The audience was greeted immediately by Paul Clay’s muscular, industrial set design, adapted for this production by Matthew Maraffi, which provided an effective visual environment that evoked the vibe and spirit of (to cross genres) the Dandy Warhols’ “Bohemian Like You.” The lighting was noteworthy, too, appropriately shifting from candle-lit love-mood to spotlighted rock concert stage. Tucked stage right was the lean pit orchestra, led by conductor/keyboardist Mark Binns, which was seamlessly – visually and aurally – integrated into the production. In fact, it was easy to forget they were on stage most of the time.   

Rent is a demanding show choreographically speaking. It requires a range of athleticism during numbers such Mimi’s Tina Turner-channeling “Out Tonight” to the company’s languid, funereal “Goodbye, Love.” This production is generally up to that challenge, though Aiyana Smash as Mimi appeared unsure and overly studied during some of her pole-dancing moves while climbing and hanging from the railings during “Out Tonight.” Such hesitancy was quickly forgotten after her tabletop romping later in that number.   

Costume Design by Angela Wendt was true to the original and to the 90s era it represented. Costumes were mostly rags that thankfully didn’t veer too deeply into Uriah Heep territory and enlivened with some Jane Fonda workout and Where’s Wally? flourishes. One misstep was the portrayal of the riot police who wore oversized, cartoonish visors, cupped their batons like rural sheriffs and marched like children on parade. That may have been the intent, but it detracted from the emotional reach of their scenes.
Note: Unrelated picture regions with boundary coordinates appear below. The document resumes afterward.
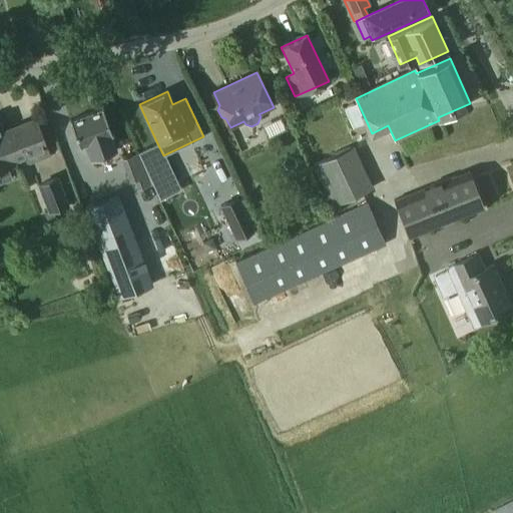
[(102,108),(69,120),(79,145),(85,143),(91,159),(116,150),(110,134),(111,133),(102,108)]
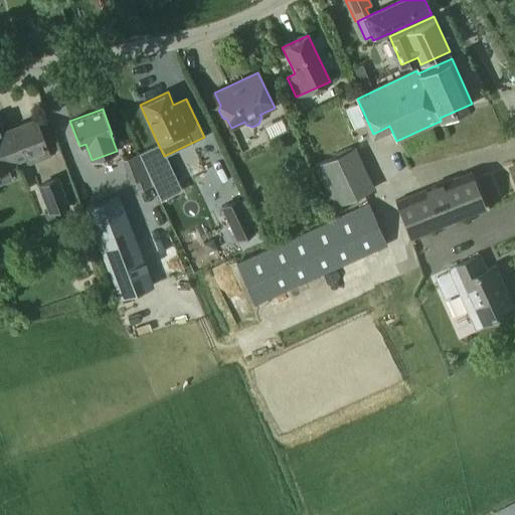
[(28,164),(49,157),(36,121),(2,134),(0,127),(0,168),(26,159),(28,164)]
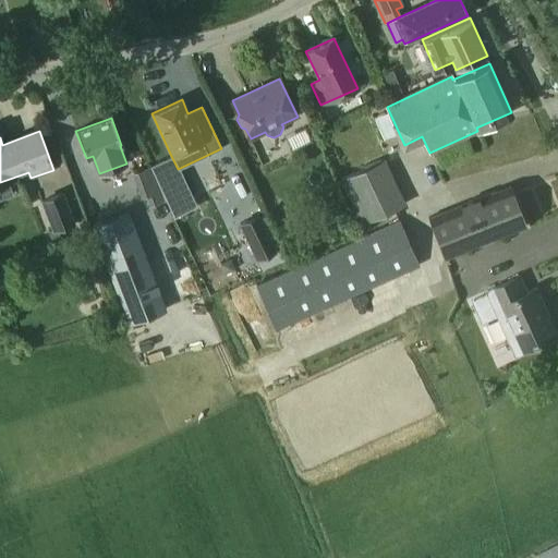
[(195,206),(178,169),(171,156),(149,166),(173,216),(195,206)]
The 20th reunion Rent benefits from a strong, deep-bench cast:

Cody Jenkins as Mark Cohen

Cody Jenkins as Mark Cohen provided the connective tissue throughout as both emcee and cast member. He delivered an admirable range that modulated from affable to earnest and, at-times, angry and callow.
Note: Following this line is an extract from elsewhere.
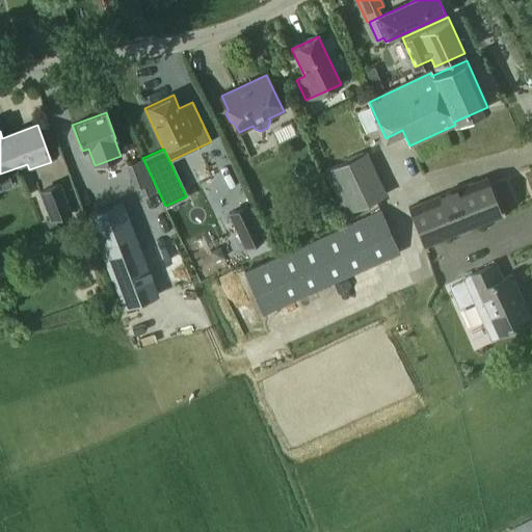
[(347,161),(323,171),(343,215),(387,195),(367,152),(347,161)]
Coleman Cummings delivered a strong but uneven performance as Roger Davis. On numbers that required his “big voice,” his voice was strong, meaty and powerful, but in quieter moments he was ineffectively torpid and lispy, even though Roger is not in good health.

Audience favorite Angel Schunard was Pussy-Galored/Pussy-Glamoured with a cat-like, Jack Skellington-esque aplomb by Joshua Tavares. His drag queen persona rightly drew applause and you-go-girl affirmations, but his quieter, sick and dying scenes were equally as memorable for their quiet power – especially his simulated puking. Schunard had the perfect blend of range and moves for the entirety of this demanding part.
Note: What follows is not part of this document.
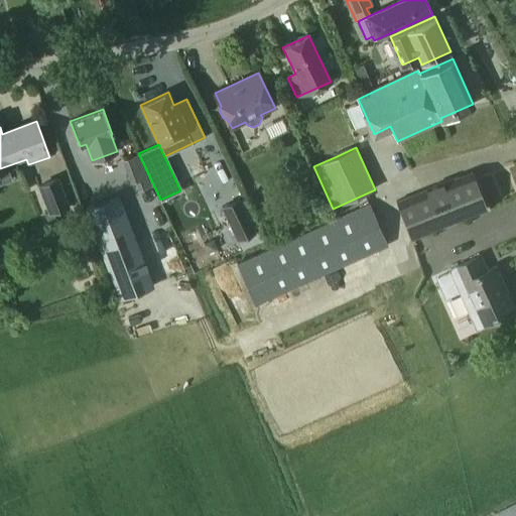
[(410,242),(430,234),(487,210),(473,172),(396,202),(410,242)]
Kelsee Sweigard delivered one of the show’s most impressive performances as Maureen Johnson during the “Over the Moon” performance art number. She played the preposterous “milk in the cyber world” scene with a believable, earnest awkwardness that wasn’t easy to achieve – in the same way playing believably drunk is never easy.  

Shafiq Hicks as big-man Tom Collins belted out his deep, resonant, “Old Man River”-tinged voice in all his solos, especially his reprise of “I’ll Cover You.” His best stage moments begged the production make a hard stop – in only good ways – to pay special attention to his performance.

Ditto for Smash as Mimi. Smash’s show-stopping power was evident in equal measures in her dance and singing. Her Mimi shared an impressive spectrum of radiance, assertiveness, horniness, vulnerability and, ultimately, transfigured. 

Rent at 24 resonates a little differently than it did in its Broadway and touring heyday. Perhaps at its 30th and 40th anniversaries will find a different relevance, though audiences may need footnotes to explain references to the Sex Pistols, Spike Lee, Ecstasy, etc.

But, as Dale Carnegie (of all people) once wrote, “Your purpose is to make your audience see what you saw, hear what you heard, feel what you felt. Relevant detail, couched in concrete, colorful language, is the best way to recreate the incident as it happened and to picture it for the audience.”

Yeah, Rent does that.

The 20th anniversary tour of “Rent”

The Fabulous Fox Theatre presented “Rent” February 21-23.